“Sembolik içerikleriyle rüyalar ve anlamlı tesadüfleriyle senkronistik olaylar, her ikisi de bireyleşme sürecinde rehber görevi görerek, benliğin gizli yönlerini ortaya çıkarır ve kişisel gelişim için yeni yönler önerir.”
-Carl Jung
Dr. Iain McGilchrist’in nörolojik çalışmalarından en ürpertici deneylerinden birinde; beynin sağ yarım küresini on ila on beş dakika boyunca bastırırsanız, insanlar canlı şeyleri ölü olarak görmeye başlıyor. Bu yüzden diğer insanlar bu kişilere; zombiler, makineler veya mobilyalar gibi gözükür. Beynin sol yarım küresini ise on ila on beş dakika boyunca deneysel olarak bastırırsanız, insanlar normalde ölü olarak görecekleri şeyleri canlı olarak görüyor. Şu anda kültürel olarak sol yarım küreye doğru dengesizsek, bunun anlamı dünyanın hem daha canlı olduğu hem de bizim normalde düşündüğümüzden daha fazla ona bağlı olduğumuzdur.

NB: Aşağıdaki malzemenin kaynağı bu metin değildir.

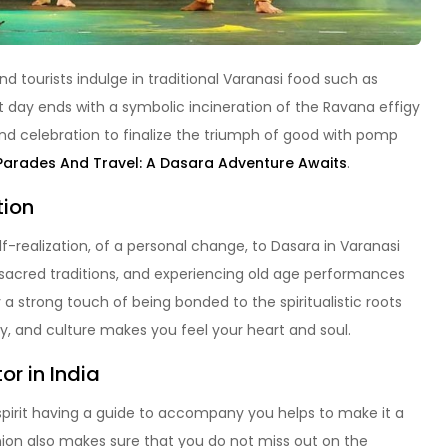
and tourists indulge in traditional Varanasi food such as
t day ends with a symbolic incineration of the Ravana effigy
nd celebration to finalize the triumph of good with pomp
Parades And Travel: A Dasara Adventure Awaits
.
tion
self-realization, of a personal change, to Dasara in Varanasi
g sacred traditions, and experiencing old age performances
 strong touch of being bonded to the spiritualistic roots
ty, and culture makes you feel your heart and soul.
or in India
e spirit having a guide to accompany you helps to make it a
anion also makes sure that you do not miss out on the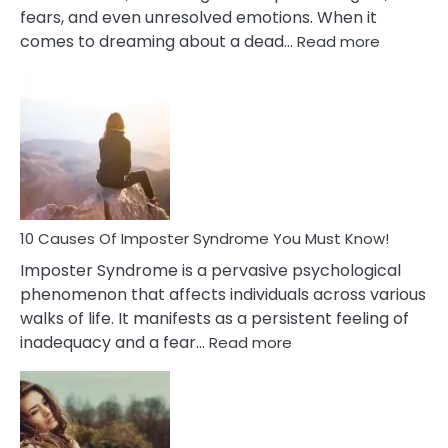
fears, and even unresolved emotions. When it
:
comes to dreaming about a dead…
Read more
10
Biblical
Meaning
of
Dreamin
About
Your
Dead
Ex
10 Causes Of Imposter Syndrome You Must Know!
Imposter Syndrome is a pervasive psychological
phenomenon that affects individuals across various
walks of life. It manifests as a persistent feeling of
:
inadequacy and a fear…
Read more
10
Causes
Of
Imposter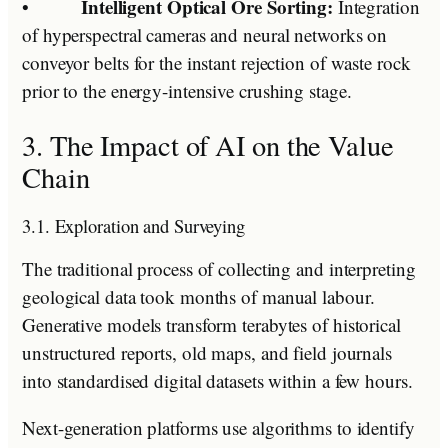
Intelligent Optical Ore Sorting:
•
Integration
of hyperspectral cameras and neural networks on
conveyor belts for the instant rejection of waste rock
prior to the energy-intensive crushing stage.
3. The Impact of AI on the Value
Chain
3.1. Exploration and Surveying
The traditional process of collecting and interpreting
geological data took months of manual labour.
Generative models transform terabytes of historical
unstructured reports, old maps, and field journals
into standardised digital datasets within a few hours.
Next-generation platforms use algorithms to identify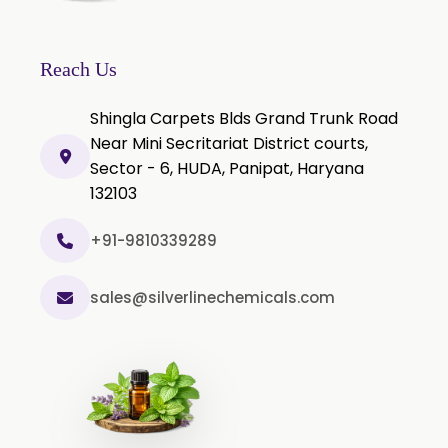
Clove Bud Oil
Clove Stem Oil
Reach Us
Clove Leaf Oil
Shingla Carpets Blds Grand Trunk Road
Coriander Oil
Near Mini Secritariat District courts,
Sector - 6, HUDA, Panipat, Haryana
Cumin Oil
132103
Curcuma Aromatica Oil
Curry Leaf Oil
+91-9810339289
Dill Seed Oil
sales@silverlinechemicals.com
Eucalyptus Citriodora Oil
Fennel Oil
Frankincense Oil
Galangal Oil
Gingergrass Oil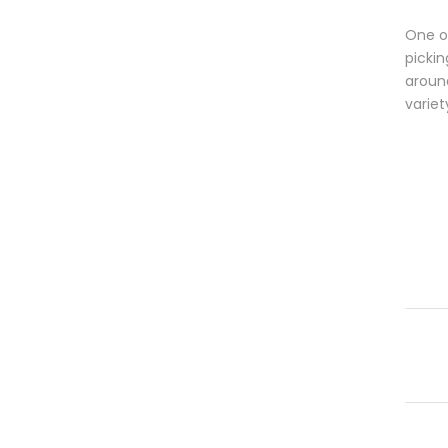
One of
pickin
aroun
variet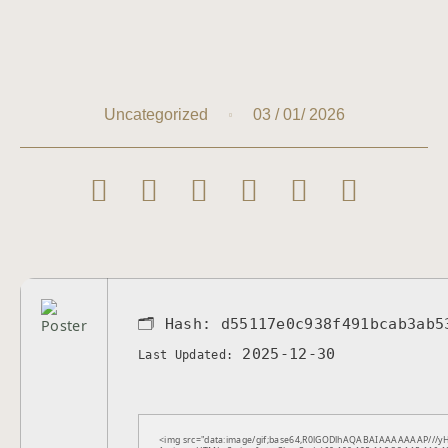
03 / 01/ 2026
Uncategorized
🗂 Hash:
d55117e0c938f491bcab3ab5
2025-12-30
Last Updated:
<img src="data:image/gif;base64,R0lGODlhAQABAIAAAAAAAP///yH5B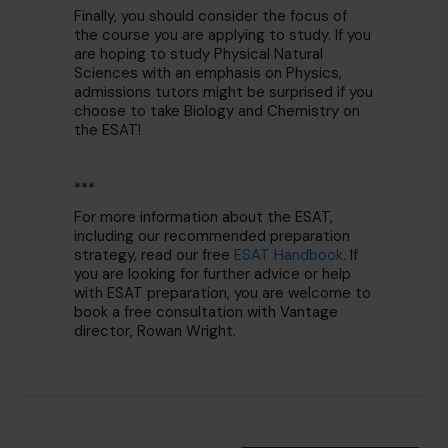
Finally, you should consider the focus of
the course you are applying to study. If you
are hoping to study Physical Natural
Sciences with an emphasis on Physics,
admissions tutors might be surprised if you
choose to take Biology and Chemistry on
the ESAT!
***
For more information about the ESAT,
including our recommended preparation
strategy, read our free
ESAT Handbook
. If
you are looking for further advice or help
with ESAT preparation, you are welcome to
book a free consultation with Vantage
director, Rowan Wright.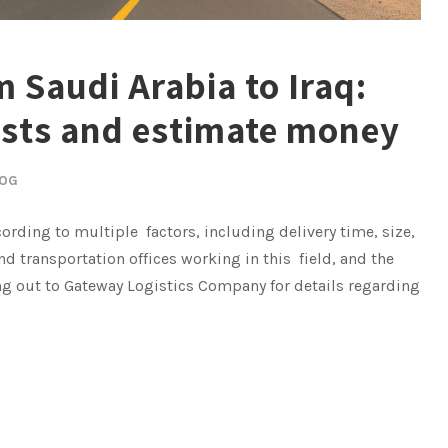
 Saudi Arabia to Iraq:
osts and estimate money
OG
ording to multiple factors, including delivery time, size,
nd transportation offices working in this field, and the
ing out to Gateway Logistics Company for details regarding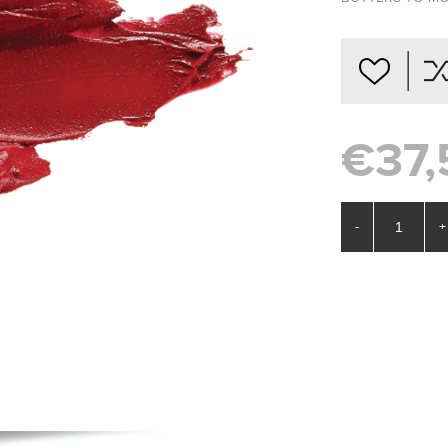
€37,
-
+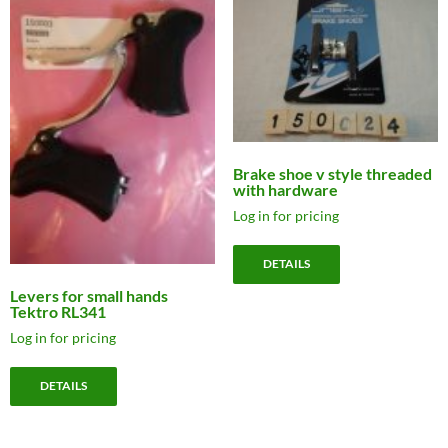
Brake shoe v style threaded
with hardware
Log in for pricing
DETAILS
Levers for small hands
Tektro RL341
Log in for pricing
DETAILS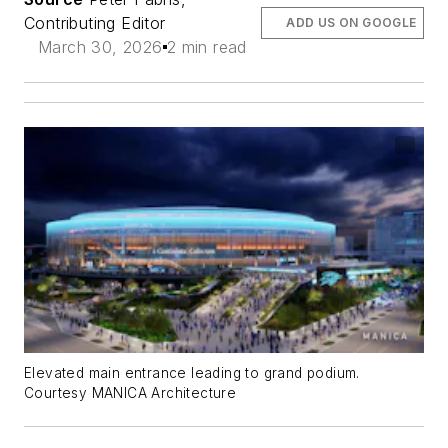
Contributing Editor
ADD US ON GOOGLE
March 30, 2026
2 min read
Elevated main entrance leading to grand podium.
Courtesy MANICA Architecture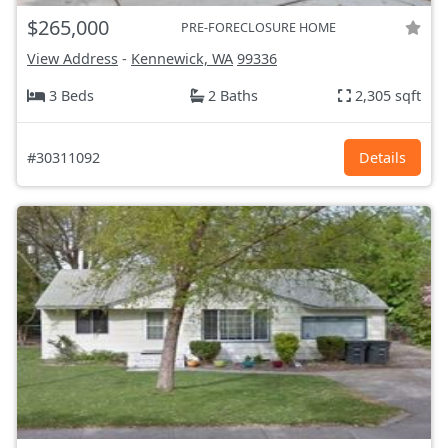
$265,000
PRE-FORECLOSURE HOME
View Address
-
Kennewick, WA
99336
3 Beds
2 Baths
2,305 sqft
#30311092
Details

Binlerce yıldır diğer kültürlerin çevreleriyle doğrudan bir ilişkisi olmuştur. Ancak günümüzün sol yarım küreye kilitlenmiş dünyasında bu fikir bile tabudur. Sol yarım küre kendi dar dünya görüşünü bütünsel sanır, yalan söyler ve sağ yarım küre ile rekabet eder. Bir çevresel zekaya teslim olmaktan bir şekilde faydalanabileceğimiz fikri, Batı bilimindeki en sapkın fikirlerden biridir.
Dahası, diğer insanları sadece sizin için olan (senkronistik) eşzamanlılıkların anlamlılığına ikna etmeye çalışmak psikotik görünmenin kestirme yoludur. Deneyime eşlik eden duyguyu iletemezsiniz ve herhangi bir tesadüf, şans olarak reddedilebilir. Bu bir histir çünkü çevresel bir sinyaldir, ilişkisel bir güçtür. Dolayısıyla kendi eşzamanlılıklarınızda gezinme yeteneğiniz aynı zamanda bedensel duyarlılığınızın düzeyine de bağlıdır. Eğer dünya bizimle konuşuyorsa, daha iyi dinleyiciler olmayı öğrenmemiz gerekir.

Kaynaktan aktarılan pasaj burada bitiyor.